• **Exercise goal**: Drop the images, then output the listing exactly.
____________________
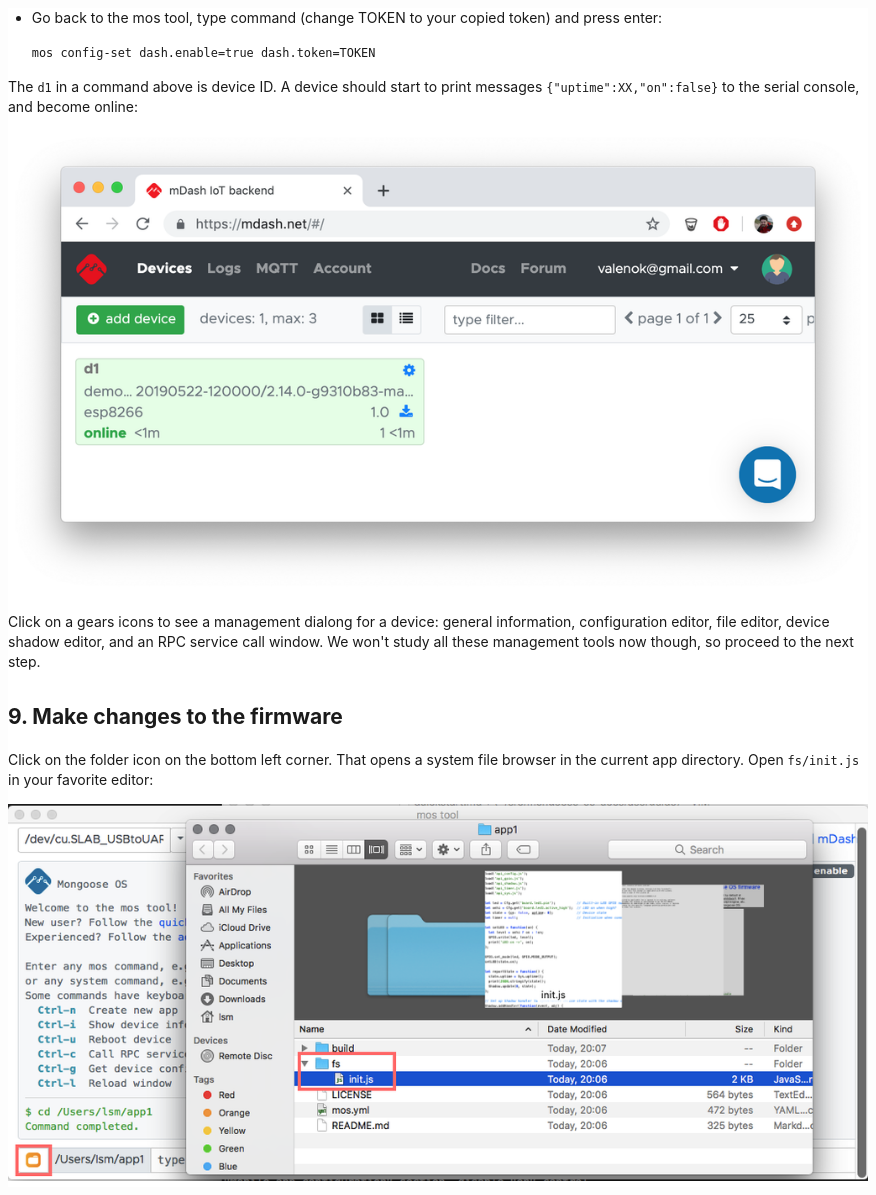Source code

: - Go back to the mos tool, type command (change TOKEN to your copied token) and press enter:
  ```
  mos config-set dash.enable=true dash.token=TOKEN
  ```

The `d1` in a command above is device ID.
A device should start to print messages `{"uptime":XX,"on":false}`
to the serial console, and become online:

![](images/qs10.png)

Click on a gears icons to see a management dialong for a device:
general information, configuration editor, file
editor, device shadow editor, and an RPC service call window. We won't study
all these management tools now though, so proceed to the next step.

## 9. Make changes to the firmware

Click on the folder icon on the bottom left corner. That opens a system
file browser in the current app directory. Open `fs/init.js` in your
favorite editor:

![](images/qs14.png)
____________________
• **Written response**:
Source code

: - Go back to the mos tool, type command (change TOKEN to your copied token) and press enter:
  ```
  mos config-set dash.enable=true dash.token=TOKEN
  ```

The `d1` in a command above is device ID.
A device should start to print messages `{"uptime":XX,"on":false}`
to the serial console, and become online:

![](images/qs10.png)

Click on a gears icons to see a management dialong for a device:
general information, configuration editor, file
editor, device shadow editor, and an RPC service call window. We won't study
all these management tools now though, so proceed to the next step.

## 9. Make changes to the firmware

Click on the folder icon on the bottom left corner. That opens a system
file browser in the current app directory. Open `fs/init.js` in your
favorite editor:

![](images/qs14.png)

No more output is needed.